Option 1: Simple shared memory & roll our own semaphore
Similar to what glibc's NPTL semaphores are doing, except that we would 
only need a single integral value and not even a futex. The obvious 
downside is that a process can corrupt this memory and cause dysfunction 
of other processes who also have semaphores in that page. This could be 
minimized by giving every process their own page that is only shared 
between the server and the process unless a semaphore in that process is 
shared with another program, at which time the memory page could be 
shared with that process as well. Thus, the scope of possible corruption 
is limited to how far you share the object.

In the worse case of memory corruption, the wineserver would either 
leave a thread of one of these processes hung, release one when it 
shouldn't be released or determine that the memory is corrupted, issue 
an error message, set the last error to something appropriate and return 
WAIT_FAILED.

Option 2: System V semaphores
On Linux, these are hosted in the kernel, so you can't just accidentally 
overwrite them. They will be slightly slower than shared memory due to 
the system call overhead. You probably know them better than I, but at 
the risk or stating the obvious, the following are their limitations. 
Their max value on Linux is SHRT_MAX so any request for a higher 
lMaximumCount would have to be clipped. There are also limits on Linux 
that can be adjusted by root if needed for some application, but the 
default is a maximum of 32000 (SEMVMX) total semaphores on the system, 
128 (SEMMNI) semaphore sets and a max size of 250 (SEMMSL) semaphores 
per set. They are also persistent, so if the wine server crashes, they 
can leave behind clutter.

Option 3: Move semaphores completely into the client
In this scenario, the wine server can never be exposed to corrupted 
data. It is very fast when locking can be performed in the client, but 
very complicated and potentially slower for mixed locks. Calls to 
WaitForMultipleObjectsEx containing both semaphores and other objects 
(especially with bWaitAll = TRUE) may require multiple request/reply 
cycles to complete. The client must successfully lock the semaphores 
prior to the server calling satisfied on the server-side objects.

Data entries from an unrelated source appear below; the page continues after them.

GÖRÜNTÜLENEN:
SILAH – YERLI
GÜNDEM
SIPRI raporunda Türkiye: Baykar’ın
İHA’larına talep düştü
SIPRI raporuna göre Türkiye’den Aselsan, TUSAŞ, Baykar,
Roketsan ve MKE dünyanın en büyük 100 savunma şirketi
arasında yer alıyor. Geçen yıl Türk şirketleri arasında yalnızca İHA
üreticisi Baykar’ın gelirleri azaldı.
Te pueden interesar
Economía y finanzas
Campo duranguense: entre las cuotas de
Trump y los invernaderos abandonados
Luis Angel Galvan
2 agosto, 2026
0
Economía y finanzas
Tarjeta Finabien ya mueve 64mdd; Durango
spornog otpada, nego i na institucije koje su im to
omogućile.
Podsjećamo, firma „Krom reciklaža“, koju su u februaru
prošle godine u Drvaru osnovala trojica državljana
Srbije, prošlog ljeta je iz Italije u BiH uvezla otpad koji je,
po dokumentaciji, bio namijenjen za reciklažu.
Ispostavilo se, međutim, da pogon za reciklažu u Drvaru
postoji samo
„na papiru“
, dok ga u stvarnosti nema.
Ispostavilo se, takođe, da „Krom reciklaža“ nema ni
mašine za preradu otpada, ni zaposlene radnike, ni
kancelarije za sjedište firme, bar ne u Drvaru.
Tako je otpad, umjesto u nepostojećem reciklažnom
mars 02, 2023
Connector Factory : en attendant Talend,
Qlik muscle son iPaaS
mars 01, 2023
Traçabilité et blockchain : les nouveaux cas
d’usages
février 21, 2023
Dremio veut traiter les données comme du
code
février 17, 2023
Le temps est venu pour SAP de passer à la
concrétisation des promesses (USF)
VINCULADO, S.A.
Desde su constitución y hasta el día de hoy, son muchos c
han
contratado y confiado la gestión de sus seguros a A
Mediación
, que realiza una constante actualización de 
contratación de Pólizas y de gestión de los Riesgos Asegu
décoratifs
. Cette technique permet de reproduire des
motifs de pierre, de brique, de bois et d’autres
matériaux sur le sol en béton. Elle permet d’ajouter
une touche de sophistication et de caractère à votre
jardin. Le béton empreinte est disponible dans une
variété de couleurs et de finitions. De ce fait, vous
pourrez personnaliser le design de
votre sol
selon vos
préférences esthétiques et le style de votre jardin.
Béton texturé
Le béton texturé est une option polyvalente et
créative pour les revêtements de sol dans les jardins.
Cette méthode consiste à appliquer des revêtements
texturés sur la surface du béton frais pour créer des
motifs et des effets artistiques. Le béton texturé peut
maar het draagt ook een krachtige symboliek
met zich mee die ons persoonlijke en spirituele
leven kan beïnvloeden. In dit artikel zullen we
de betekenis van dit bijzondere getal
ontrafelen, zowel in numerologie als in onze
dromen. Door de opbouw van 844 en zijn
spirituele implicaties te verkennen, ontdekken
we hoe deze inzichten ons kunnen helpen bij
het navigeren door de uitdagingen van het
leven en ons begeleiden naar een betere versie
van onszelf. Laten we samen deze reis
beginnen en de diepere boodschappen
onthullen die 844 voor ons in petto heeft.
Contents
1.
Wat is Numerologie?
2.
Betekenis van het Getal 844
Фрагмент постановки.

Here is an optimistic use case that only requires a single request/reply 
cycle

 1. WaitForMultipleObjectsEx is called with bWaitAll = TRUE and a mix of
    semaphores and other objects
 2. Client calls trywait on all semaphores, which succeeds.
 3. Client passes request to server (with semaphore states) and blocks
    on pipe
 4. Server gets value of all server-side objects and determines that the
    condition can be satisfied, so calls satisfied on all objects
 5. Server sends response to client
 6. Client wakes up and completes the wait call.

Here is a slightly less optimistic case

 1. WaitForMultipleObjectsEx is called with bWaitAll = TRUE and a mix of
    semaphores and other objects
 2. Client calls trywait on all semaphores, which fails on one semaphore.
 3. Client rolls back locks on all which had succeeded.
 4. Client passes request to server (with semaphore states)
 5. Client blocks on the semaphore that was locked and the server pipe
 6. Server updates thread status (blocking on native object)
 7. Semaphore is signaled and client wakes up
 8. Lock is obtained on semaphore that was previously locked
 9. Client now calls trywait on remaining semaphores which again succeeds.
10. Client sends update to server and blocks on pipe
11. Server checks all server-side objects, which are all signaled, so
    calls satisfied on all objects
12. Server updates thread status and notifies client
13. Client wakes up and completes wait call.

As you can see this can get more complicated. If the server discovers 
that an server object isn't signaled it will have to notify the client 
to rollback the locks and wait for server objects to be ready.

So which of these solution is most appealing to you?